Mr. Armstrong’s mind was upon the survival of Argentina and the Falkland Islands four years before his death when he cited Argentina as having the “technological know-how and the capacity” to produce nuclear weapons.

“As I write, the greater part of the British fleet that once ‘ruled the waves’ of the whole world, in one vast armada is arriving just off the Falkland Islands, ready for war,” he recounted to co-workers on April 21, 1982. “The Argentines are poised ready for war. British possession of these islands has meant British control of one of the great sea gates of the world. One of the promises of God to Abraham, Isaac and Jacob, directly repromised to Ephraim (Britain) and Manasseh (United States) in our day, was to possess these gates of enemy nations. These gates included the Suez Canal, Panama Canal, Cape of Good Hope, Gibraltar, Singapore, and these Falkland Islands. God prophesied that, because of disobedience, we should lose these islands in this end time. All have been lost except these Falkland Islands, Gibraltar, Hong Kong and some other incidental islands.”

Britain’s 99-year lease ran out on Hong Kong in 1997, and its 28th governor moved out of his residence officially marking transfer of sovereignty to China. Prince Charles attended and spoke at the proceedings as Britain, which once ruled the world’s ocean waves, ceded Asia’s most vital sea gate. This left Gibraltar and the Falklands as Britain’s two remaining strategic sea gates.

In May 1982, Mr. Armstrong directed the attention of millions of his viewers, listeners and readers to Argentina and the Falklands in advance of the imminent British-Argentina clash over possession of the islands.

Penned and read by over 6 million worldwide, his book The United States and Britain in Prophecy foretold, “Abraham’s descendants would possess vital geographic passageways of their enemies—‘those which hate them.’” This was prophesied in Genesis 22:16-18. At the time, with inflation at 131 percent and unemployment at 15 percent, Argentina was desperate for a distraction.

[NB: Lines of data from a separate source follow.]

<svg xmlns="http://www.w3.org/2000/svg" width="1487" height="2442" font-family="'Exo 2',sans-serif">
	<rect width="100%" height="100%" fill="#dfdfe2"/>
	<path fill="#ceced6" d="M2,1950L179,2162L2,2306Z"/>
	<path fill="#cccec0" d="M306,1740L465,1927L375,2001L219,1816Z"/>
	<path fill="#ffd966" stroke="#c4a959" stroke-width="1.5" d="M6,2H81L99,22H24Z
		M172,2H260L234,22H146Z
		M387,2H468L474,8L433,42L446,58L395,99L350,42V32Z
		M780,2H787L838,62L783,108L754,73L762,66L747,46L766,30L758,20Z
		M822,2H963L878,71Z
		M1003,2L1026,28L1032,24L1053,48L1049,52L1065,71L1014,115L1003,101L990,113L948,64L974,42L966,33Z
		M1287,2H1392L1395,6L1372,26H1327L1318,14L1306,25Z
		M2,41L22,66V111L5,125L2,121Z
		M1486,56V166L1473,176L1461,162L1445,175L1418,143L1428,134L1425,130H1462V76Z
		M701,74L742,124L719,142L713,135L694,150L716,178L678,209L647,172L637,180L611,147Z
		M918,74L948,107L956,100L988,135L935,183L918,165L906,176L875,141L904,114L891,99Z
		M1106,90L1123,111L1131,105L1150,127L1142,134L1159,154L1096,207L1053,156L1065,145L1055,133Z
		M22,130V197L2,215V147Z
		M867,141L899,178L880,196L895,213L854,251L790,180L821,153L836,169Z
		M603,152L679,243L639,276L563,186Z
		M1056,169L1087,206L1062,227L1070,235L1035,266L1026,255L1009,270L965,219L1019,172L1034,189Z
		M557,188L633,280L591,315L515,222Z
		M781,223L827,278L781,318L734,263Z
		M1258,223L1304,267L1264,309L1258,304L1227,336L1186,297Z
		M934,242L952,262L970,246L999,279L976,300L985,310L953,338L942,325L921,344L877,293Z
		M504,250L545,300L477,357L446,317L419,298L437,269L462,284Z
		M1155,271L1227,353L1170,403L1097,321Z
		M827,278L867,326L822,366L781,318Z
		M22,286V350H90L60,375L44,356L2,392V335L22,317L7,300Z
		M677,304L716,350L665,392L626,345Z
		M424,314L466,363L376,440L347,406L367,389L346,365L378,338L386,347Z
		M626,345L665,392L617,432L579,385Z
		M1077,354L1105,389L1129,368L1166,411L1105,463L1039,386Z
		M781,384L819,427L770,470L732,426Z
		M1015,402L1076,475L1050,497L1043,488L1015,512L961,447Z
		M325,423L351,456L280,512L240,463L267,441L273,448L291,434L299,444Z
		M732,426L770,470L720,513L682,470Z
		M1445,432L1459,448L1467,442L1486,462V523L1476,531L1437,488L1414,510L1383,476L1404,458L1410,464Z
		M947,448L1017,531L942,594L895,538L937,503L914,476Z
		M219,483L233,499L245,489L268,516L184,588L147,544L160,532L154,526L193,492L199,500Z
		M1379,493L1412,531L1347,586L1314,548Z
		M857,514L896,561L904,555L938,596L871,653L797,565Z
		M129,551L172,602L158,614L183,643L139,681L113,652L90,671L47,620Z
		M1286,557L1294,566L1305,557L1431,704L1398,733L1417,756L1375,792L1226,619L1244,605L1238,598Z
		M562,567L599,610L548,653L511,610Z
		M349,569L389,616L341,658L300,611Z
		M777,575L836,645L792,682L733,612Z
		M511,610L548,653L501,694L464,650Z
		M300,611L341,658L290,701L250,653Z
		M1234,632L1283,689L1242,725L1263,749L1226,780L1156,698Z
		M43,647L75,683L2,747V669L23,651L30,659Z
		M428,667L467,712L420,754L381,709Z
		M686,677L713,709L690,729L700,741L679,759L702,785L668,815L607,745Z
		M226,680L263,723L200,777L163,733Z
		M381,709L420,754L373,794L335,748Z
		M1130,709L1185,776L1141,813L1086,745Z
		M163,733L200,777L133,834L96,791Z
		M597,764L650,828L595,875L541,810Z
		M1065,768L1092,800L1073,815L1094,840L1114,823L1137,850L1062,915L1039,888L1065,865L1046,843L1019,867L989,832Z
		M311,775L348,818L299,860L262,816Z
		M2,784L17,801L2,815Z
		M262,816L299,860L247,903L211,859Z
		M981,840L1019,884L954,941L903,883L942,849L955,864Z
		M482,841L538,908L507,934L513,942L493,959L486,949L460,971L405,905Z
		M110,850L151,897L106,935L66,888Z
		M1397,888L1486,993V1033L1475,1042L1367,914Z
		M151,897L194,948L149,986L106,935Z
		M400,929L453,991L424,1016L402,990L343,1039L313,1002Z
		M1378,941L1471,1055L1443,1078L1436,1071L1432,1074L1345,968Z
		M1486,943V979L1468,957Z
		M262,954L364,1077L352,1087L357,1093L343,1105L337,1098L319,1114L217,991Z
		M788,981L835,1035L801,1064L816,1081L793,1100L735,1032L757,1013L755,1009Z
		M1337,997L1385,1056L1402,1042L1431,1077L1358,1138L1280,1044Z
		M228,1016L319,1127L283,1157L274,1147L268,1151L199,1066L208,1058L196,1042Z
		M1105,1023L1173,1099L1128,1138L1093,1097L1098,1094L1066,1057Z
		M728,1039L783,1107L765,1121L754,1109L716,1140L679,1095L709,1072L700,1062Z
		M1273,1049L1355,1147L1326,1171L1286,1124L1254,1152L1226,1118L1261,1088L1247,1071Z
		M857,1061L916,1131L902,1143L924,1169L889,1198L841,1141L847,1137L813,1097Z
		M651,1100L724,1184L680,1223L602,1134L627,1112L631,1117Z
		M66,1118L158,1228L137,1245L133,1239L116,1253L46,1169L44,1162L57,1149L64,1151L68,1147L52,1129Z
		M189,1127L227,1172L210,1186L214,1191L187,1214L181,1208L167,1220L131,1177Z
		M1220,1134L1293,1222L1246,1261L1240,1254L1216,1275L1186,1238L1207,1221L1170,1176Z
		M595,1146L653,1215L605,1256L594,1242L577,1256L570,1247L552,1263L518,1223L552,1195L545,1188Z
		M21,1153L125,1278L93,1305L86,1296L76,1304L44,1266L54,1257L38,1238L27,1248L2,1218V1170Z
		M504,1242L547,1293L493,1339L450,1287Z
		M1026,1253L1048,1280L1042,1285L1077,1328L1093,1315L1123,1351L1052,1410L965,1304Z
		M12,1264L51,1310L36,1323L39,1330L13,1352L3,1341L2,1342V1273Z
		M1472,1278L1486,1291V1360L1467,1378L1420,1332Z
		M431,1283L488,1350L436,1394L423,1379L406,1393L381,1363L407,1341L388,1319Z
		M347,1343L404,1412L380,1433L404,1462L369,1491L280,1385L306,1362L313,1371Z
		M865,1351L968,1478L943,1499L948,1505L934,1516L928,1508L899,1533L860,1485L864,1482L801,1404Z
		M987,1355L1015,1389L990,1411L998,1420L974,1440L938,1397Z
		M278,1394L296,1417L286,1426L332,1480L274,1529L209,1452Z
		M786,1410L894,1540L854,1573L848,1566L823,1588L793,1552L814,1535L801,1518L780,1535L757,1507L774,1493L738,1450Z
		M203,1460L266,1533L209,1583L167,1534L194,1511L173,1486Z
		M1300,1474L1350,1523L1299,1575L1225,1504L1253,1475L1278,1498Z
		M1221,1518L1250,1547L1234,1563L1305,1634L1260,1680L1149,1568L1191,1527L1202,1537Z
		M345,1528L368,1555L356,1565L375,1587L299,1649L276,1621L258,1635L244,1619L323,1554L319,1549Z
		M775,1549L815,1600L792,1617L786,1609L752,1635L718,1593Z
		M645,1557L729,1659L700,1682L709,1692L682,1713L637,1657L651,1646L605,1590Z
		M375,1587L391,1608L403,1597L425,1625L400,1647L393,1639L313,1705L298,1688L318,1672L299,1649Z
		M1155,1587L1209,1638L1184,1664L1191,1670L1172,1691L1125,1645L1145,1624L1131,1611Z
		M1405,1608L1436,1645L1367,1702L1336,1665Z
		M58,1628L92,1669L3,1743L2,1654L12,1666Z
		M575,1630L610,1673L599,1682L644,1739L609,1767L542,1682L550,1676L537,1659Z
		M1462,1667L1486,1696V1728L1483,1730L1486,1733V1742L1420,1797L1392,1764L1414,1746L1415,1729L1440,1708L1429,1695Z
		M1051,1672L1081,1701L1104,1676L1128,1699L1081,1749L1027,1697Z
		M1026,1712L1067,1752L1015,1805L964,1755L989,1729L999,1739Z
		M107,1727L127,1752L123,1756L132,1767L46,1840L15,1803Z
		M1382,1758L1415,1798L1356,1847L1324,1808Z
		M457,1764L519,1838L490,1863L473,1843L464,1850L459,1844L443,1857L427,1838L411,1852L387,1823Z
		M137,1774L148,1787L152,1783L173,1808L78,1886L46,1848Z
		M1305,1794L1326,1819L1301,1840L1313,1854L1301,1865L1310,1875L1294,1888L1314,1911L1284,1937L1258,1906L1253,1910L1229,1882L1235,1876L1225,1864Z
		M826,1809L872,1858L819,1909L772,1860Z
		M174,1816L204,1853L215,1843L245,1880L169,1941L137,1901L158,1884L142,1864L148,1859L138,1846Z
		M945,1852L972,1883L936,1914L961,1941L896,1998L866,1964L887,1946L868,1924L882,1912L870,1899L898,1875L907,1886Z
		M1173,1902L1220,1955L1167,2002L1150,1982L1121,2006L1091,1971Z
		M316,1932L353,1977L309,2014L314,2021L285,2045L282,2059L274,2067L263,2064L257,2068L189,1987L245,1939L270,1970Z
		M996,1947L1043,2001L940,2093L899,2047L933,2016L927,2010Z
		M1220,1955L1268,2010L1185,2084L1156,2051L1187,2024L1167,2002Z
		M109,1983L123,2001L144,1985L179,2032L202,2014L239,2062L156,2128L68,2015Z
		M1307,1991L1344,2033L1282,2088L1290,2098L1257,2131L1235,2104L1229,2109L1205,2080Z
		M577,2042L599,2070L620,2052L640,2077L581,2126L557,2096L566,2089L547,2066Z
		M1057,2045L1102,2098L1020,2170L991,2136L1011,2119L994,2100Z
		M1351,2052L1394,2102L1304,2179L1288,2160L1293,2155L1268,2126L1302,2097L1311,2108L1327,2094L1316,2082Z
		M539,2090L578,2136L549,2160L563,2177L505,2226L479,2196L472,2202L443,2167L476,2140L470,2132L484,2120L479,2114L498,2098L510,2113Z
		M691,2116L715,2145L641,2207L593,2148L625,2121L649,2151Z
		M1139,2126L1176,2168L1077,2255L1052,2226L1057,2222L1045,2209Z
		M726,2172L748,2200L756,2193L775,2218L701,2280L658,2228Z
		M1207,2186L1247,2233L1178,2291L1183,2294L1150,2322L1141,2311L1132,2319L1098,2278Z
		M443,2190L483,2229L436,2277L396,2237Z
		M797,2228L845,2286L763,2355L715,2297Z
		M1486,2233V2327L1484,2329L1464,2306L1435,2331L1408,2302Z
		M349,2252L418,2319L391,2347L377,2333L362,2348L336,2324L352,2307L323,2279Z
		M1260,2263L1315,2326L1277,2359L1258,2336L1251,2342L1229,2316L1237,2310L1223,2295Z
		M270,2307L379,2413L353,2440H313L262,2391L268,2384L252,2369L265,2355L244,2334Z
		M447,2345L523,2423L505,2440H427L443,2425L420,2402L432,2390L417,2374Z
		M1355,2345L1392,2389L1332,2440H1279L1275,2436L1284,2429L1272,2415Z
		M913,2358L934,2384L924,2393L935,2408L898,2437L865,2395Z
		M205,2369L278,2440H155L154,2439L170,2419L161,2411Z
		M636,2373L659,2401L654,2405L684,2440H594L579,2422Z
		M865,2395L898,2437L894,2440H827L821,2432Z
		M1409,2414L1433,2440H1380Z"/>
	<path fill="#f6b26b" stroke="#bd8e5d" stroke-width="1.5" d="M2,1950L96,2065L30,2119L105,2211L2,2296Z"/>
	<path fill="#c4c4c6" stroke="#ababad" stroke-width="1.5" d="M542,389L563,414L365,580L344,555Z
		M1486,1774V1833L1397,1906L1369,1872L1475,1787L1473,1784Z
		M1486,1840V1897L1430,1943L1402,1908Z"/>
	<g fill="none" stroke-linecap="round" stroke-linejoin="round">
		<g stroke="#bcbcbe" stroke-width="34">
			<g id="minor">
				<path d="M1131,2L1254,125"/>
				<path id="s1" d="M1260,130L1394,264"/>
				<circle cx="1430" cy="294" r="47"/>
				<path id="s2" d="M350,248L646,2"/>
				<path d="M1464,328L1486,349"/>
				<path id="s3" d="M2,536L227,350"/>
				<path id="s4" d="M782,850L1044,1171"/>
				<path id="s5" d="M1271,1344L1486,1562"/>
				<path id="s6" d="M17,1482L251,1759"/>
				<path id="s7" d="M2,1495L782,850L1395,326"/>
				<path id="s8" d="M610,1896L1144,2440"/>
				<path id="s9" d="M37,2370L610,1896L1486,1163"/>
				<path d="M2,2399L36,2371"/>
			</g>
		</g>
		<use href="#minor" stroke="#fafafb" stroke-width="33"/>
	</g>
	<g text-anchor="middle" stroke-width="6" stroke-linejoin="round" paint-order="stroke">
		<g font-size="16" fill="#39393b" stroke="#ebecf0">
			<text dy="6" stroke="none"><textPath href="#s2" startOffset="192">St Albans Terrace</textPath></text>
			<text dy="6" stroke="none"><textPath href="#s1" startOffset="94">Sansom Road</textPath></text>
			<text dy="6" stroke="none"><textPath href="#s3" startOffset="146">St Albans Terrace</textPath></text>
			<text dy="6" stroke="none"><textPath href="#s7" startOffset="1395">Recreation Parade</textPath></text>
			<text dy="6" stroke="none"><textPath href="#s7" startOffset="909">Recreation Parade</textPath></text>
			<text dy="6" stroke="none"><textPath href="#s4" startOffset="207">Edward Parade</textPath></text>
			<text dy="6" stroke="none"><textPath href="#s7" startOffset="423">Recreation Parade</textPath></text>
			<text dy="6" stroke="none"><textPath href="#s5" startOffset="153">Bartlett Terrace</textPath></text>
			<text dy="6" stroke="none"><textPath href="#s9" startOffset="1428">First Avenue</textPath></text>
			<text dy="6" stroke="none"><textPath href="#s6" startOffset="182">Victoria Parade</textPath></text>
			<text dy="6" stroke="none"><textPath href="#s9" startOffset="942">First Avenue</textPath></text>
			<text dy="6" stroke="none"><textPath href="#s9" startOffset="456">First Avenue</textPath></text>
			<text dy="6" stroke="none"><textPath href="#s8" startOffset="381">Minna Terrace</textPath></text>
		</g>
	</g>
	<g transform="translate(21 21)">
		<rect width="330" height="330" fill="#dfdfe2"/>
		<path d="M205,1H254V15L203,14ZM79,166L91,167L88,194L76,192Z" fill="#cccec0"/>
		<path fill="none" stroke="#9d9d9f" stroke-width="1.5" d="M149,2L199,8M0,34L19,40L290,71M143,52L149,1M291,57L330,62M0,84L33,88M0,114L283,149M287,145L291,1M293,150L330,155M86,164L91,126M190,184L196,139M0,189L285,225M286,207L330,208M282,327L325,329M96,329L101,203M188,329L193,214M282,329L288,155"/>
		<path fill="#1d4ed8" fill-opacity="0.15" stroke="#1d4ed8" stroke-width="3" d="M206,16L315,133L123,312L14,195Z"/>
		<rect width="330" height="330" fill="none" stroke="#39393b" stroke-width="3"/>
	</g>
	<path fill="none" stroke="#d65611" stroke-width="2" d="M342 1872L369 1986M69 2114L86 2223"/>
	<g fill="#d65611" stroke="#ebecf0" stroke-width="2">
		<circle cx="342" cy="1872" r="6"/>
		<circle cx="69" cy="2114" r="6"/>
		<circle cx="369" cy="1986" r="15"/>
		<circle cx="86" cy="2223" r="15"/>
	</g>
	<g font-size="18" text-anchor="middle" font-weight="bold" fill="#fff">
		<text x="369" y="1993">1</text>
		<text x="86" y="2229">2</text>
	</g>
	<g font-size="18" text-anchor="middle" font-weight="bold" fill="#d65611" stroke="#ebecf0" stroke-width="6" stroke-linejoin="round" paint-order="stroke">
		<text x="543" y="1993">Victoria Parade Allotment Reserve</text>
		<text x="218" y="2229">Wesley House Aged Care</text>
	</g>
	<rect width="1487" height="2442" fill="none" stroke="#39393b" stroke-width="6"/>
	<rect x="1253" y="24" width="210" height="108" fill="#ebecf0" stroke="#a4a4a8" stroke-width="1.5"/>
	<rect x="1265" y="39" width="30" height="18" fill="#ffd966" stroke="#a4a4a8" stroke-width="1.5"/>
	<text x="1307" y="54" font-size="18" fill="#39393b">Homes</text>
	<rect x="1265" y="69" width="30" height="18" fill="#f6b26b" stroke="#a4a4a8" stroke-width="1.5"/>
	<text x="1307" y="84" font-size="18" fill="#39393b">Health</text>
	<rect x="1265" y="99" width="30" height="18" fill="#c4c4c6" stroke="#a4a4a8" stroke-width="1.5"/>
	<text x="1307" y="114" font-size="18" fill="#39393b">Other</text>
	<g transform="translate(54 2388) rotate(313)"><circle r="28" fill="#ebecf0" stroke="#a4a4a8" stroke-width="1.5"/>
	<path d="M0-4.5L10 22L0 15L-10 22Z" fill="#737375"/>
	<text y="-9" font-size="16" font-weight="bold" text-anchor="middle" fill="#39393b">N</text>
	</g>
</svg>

As its founder and editor in chief, Mr. Armstrong directed the June-July 1982 edition of the worldwide mass circulation Plain Truth magazine to highlight on its cover the pride of the British Navy, the aircraft carrier hms Invincible, with Prince Andrew aboard, along with the feature article “Showdown in the South Atlantic.”

Buenos Aires did not expect such a strong military response from Prime Minister Margaret Thatcher, who saw the defeat of Argentine aggression and preservation of the Falkland Islands as of paramount importance in maintaining British prestige. In April, Argentina’s military seized and occupied the islands. Argentine hold on the islands was but temporary, with surrender coming on June 14, following 74 days of conflict and the death of 649 Argentine and 255 British soldiers. Briefly, Britain, its Iron Lady and the politically conservative Tory government, rode the wave of adulation in the wake of these climactic events in the South Atlantic. Less than a month later, on July 23, Mr. Armstrong attended a private meeting with Prime Minister Thatcher at Number 10, Downing Street.

Today, as Isaiah 3 declares, there are no such leaders in Britain, no such will to defeat an adversary, amid the waning power to accomplish such a task. Britain and its South Atlantic possession, the Falkland Islands, have received the gospel message, including the prophetic warning that the day would come when He would “break the pride of your power” (Leviticus 26:19), and that their “strength shall be spent in vain” (verse 20).

As Herbert Armstrong noted of Argentina, God’s gospel was preached to that nation, over the airwaves across the Falkland Sound to the South American mainland. That message foretold that Argentina’s muscle flexing in the South Atlantic would be a direct result of Britain’s disobedience of God’s law (1 John 3:4; Exodus 20:1-17).

Watch for Britain to eventually yield up the Falklands sea gate to Argentina, based upon the inerrant prophecy that God will break the pride of Britain’s power as a result of the British people’s national disobedience of His immutable law (Leviticus 26:19; Deuteronomy 28:25).

Yet this great loss of Anglo-Saxon power is but the harbinger of the revival of the British peoples in a far, far better world to come!